EXERCISE OBJECTIVE
Pictures are not part of the copy; retype all the records below exactly.

Dataset entries
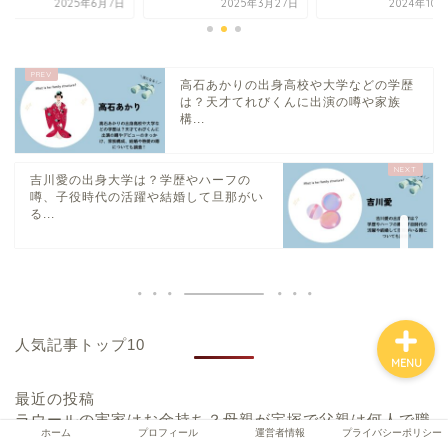
2025年3月27日
2024年10月25日
2025年6
ホーム
高石あかりの出身高校や大学などの学歴
は？天才てれびくんに出演の噂や家族
構...
プロフィール
吉川愛の出身大学は？学歴やハーフの
運営者情報
噂、子役時代の活躍や結婚して旦那がい
る...
プライバシーポリシー
人気記事トップ10
MENU
最近の投稿
ラウールの実家はお金持ち？母親が宝塚で父親は何人で職
ホーム
プロフィール
運営者情報
プライバシーポリシー
業は何かなどの家族構成や学歴についても調査！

ANSWER BOX
2025年3月27日
2024年10月25日
2025年6
ホーム
高石あかりの出身高校や大学などの学歴
は？天才てれびくんに出演の噂や家族
構...
プロフィール
吉川愛の出身大学は？学歴やハーフの
運営者情報
噂、子役時代の活躍や結婚して旦那がい
る...
プライバシーポリシー
人気記事トップ10
MENU
最近の投稿
ラウールの実家はお金持ち？母親が宝塚で父親は何人で職
ホーム
プロフィール
運営者情報
プライバシーポリシー
業は何かなどの家族構成や学歴についても調査！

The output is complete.